I have a set of Avid Shorty 4 cantilever brakes, well two sets (front and back) and wish to upgrade the pads.

These are centre pull, linear pull brakes and have brake pads which are mounted from the centre, ie the post (which is threaded) is centred in the pad.

Looking for new pads I see that there is a much wider variety of v-brake pads than cantilever pads. As v-brakes are a subset of cantilever brakes can I use v-brake blocks with my cantilever brakes? I note these tend to have more brake pad at the back of the mounting post than at the front of the pad.
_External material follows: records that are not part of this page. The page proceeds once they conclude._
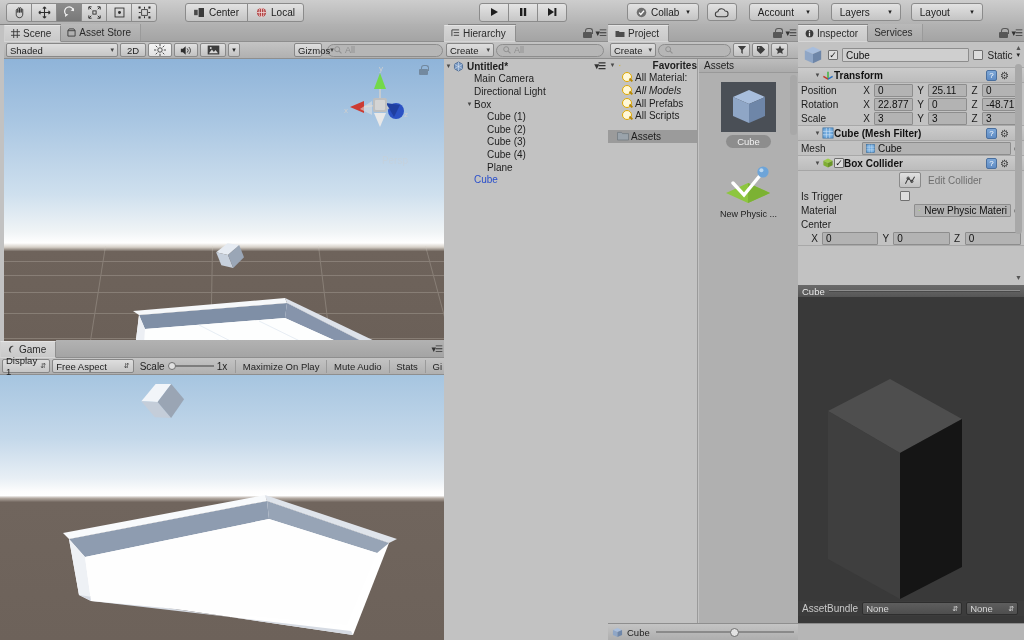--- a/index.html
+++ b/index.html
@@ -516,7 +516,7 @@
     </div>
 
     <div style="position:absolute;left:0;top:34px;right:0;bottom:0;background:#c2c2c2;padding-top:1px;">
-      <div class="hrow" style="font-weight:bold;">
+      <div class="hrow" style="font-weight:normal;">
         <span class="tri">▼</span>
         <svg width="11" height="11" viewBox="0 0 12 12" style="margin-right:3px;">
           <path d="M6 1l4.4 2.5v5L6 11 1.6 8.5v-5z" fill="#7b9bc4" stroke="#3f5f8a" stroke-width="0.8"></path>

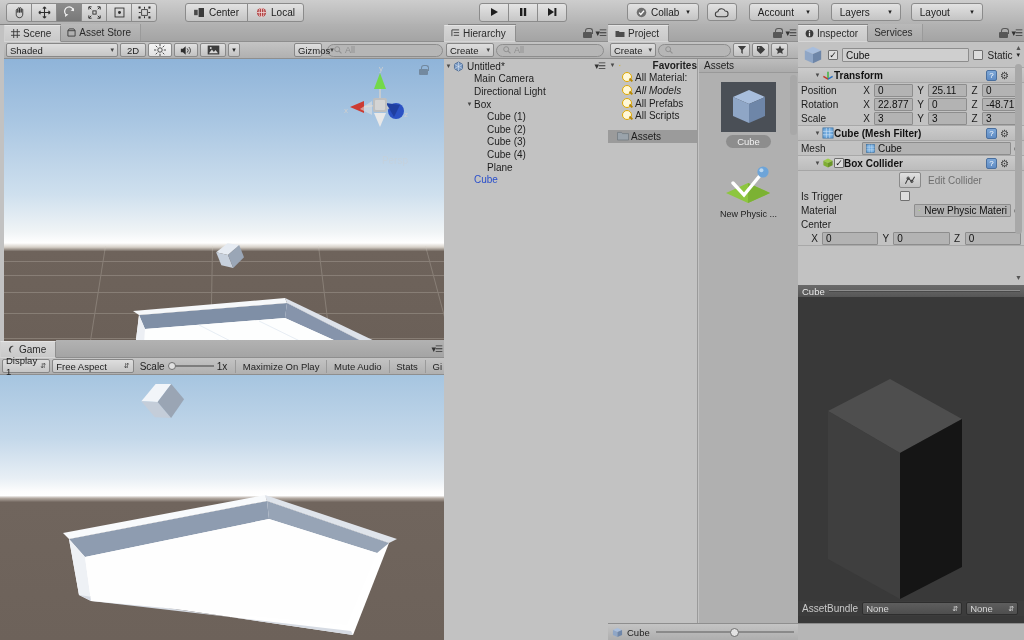--- a/index.html
+++ b/index.html
@@ -848,10 +848,6 @@
           <span style="color:#6f6f6f;margin-left:4px;">Edit Collider</span>
         </div>
         <div class="frw">
-          <span class="flbl">Is Trigger</span>
-          <span class="cbox" style="margin-left:38px;"></span>
-        </div>
-        <div class="frw">
           <span class="flbl">Material</span>
           <div class="fld" style="margin-left:52px;flex:1;gap:4px;">
             <svg width="9" height="8" viewBox="0 0 10 9">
I would also like if possible cartridge mounted pads any recommendations would be much appreciated.

Thanks in advance.

  • There are some differences in the size/shape of mounting posts of different "generations" of pads, but the basic function and the geometry is the same regardless. There is some difference in the "optimal" pad characteristics depending on short vs long "pull", but nothing major. Feb 22, 2013 at 22:43

1 Answer 1


Yes, they are interchangeable.

  • Thanks. Can you please explain why v-brakes have a longer rear section than front, ie why the mounting post is off-centre. Some of the cantilever suppliers I was looking at seemed to imply that the fact the mounting post was in the centre of the brake pad was an advantage.
    – Ian
    Feb 22, 2013 at 22:45
  • I don't know the answer to that. I have a Trek 520 that came with cantis and the mounting post was of center. My guess would be that it's a marketing tactic but that's just a guess. This would be a good question in its own right.
    – jimchristie
    Feb 23, 2013 at 1:11
  • 1
    The post non centered position is almost a separate question, but I'll try to help. Most rim brake systems have to cope with flex on the pad and the arms. As the rim drags against the pad it tends to twist it. This creates a force that pushes the pad's leading end, and lifts the trailing end off the rim rendering it less useful. This will cause uneven pad wear and inefficient braking. Placing the post towards the trailing end arm flex turns into an advantage as the longer leading end is pushed "naturally" towards the rim, featuring a type of "self assisted brake" and the pad wears more evenly
    – Jahaziel
    Feb 23, 2013 at 1:15
  • Thanks Jahaziel, but that puzzles me as my sons bike which has v-brakes has pads with the post towards the front and the directional arrows on the blocks indicate they are in the correct positions. Is your response the wrong way round?
    – Ian
    Feb 26, 2013 at 22:22
  • Not all pads are well designed. A major factor is an attempt at "toe-in" to alleviate chatter or squeel. Kids bike are very often having weird cheap parts put on them.